Mit Widerspruchsbescheid vom 22. März 2019 wies das Regierungspräsidium Kassel als zuständige Widerspruchsbehörde den von den Klägern eingelegten, hier den verbliebenen streitigen Zeitraum vom 1. Dezember 2017 bis 26. Dezember 2017 betreffend und insoweit hinsichtlich des Bescheides vom 17. August 2018 als unbegründet zurück.

Dabei wurde ausgeführt, dass § 3 AsylbLG in seinen Abs. 4 und 5 zwar Regelungen zur Fortschreibung der Geldbeträge bzw. der Bedarfe jeweils zum 1. Januar eines Jahres sowie zur Neufestsetzung im Fall des Vorliegens der Ergebnisse einer bundesweiten neuen Einkommens- und Verbrauchsstichprobe beinhalte, doch seien die Leistungssätze der Grundleistungen nach § 3 AsylbLG dann seit dem 17. März 2016 tatsächlich nicht mehr geändert worden. Nachdem der Bundesrat dem Entwurf für ein Drittes Gesetz zur Änderung des AsylbLG, das die Ergebnisse der Einkommens- und Verbrauchsstichprobe 2013 hätte berücksichtigen sollen, nicht zugestimmt habe, habe in Ermangelung einer gesetzlich vorgegebenen Neufestsetzung der Grundleistungen durch ein Bundesgesetz für die ab 1. Januar 2017 zu gewährenden Leistungen auch keine Fortschreibung der Leistungssätze nach § 3 Abs. 4 AsylbLG zu erfolgen gehabt.
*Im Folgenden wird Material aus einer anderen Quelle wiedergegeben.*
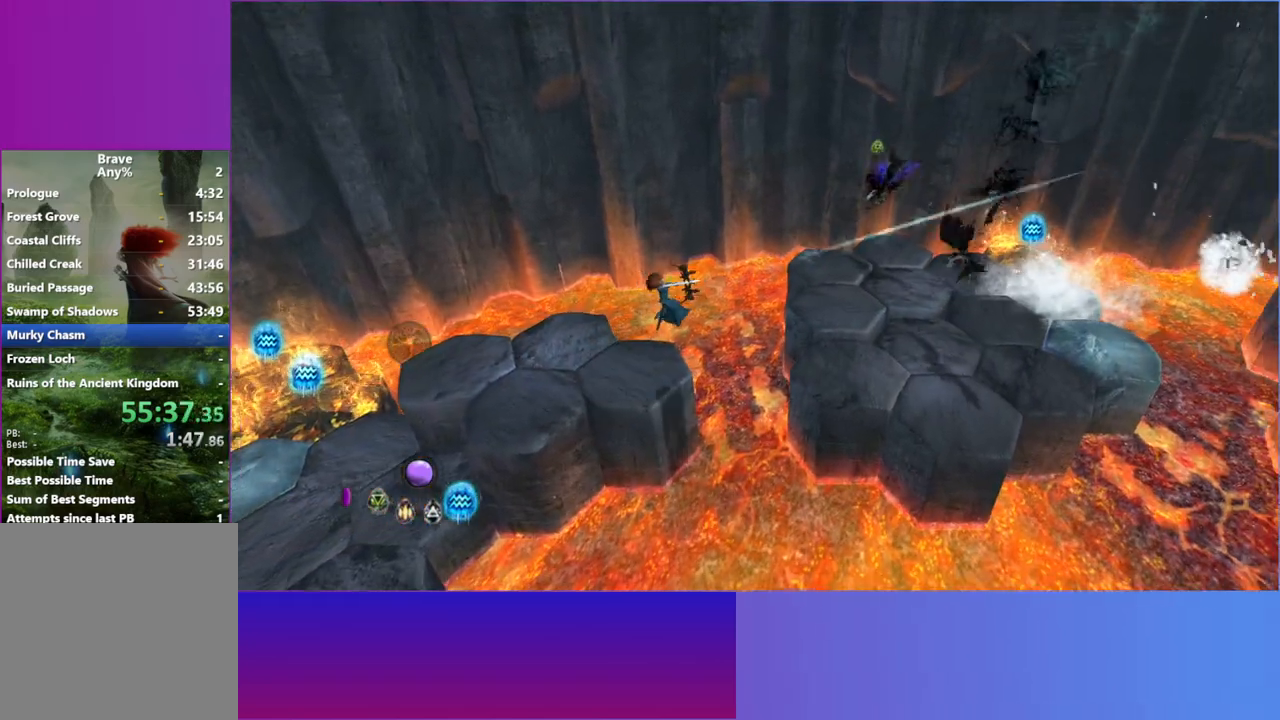
{"buttons": [], "left_stick": "right", "right_stick": "right", "events": [[133, "A", "up"]]}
Dies gelte auf ausdrückliche Nachfrage des Hessischen Ministeriums für Soziales und Integration auch weiterhin und auch in Kenntnis des Urteils des Sozialgerichts Stade vom 13. November 2018, S 19 AY 15/18. Die Rechtsauffassung des Sozialgerichts Stade, dass die Leistungsbehörden eine Fortschreibung der Leistungssätze des AsylbLG auch ohne Bekanntgabe aktueller Leistungssätze durch das BMAS vorzunehmen hätten, decke sich insoweit nicht mit der Auffassung der Bundesregierung. Die Gebietskörperschaften, denen nach § 1 der Verordnung zur Durchführung des AsylbLG die Durchführung des AsylbLG zur Erfüllung nach Weisung übertragen worden sei, seien insoweit gehalten, den Anweisungen der übergeordneten Behörden Folge zu leisten.

Die Kläger haben sodann durch ihren Prozessbevollmächtigten am 29. März 2019 Klage vor dem Sozialgericht in Kassel erhoben, mit der sie unter Abänderung der angefochtenen Bescheide eine Verurteilung des Beklagten im Zeitraum vom 1. Dezember bis 26. Dezember 2017 unter Anrechnung der bereits erbrachten Leistungen den Klägern zu 1) und 2) gegenüber auf der Grundlage eines notwendigen und persönlich notwendigen monatlichen Bedarfs von jeweils 322,00 €, den Klägern zu 3) – 6) gegenüber auf der Grundlage eines notwendigen und persönlich notwendigen Bedarfs von monatlich jeweils 245,00 € und der Klägerin zu 7) gegenüber auf der Grundlage eines notwendigen und persönlich notwendigen Bedarfs von 217,00 € geltend machen.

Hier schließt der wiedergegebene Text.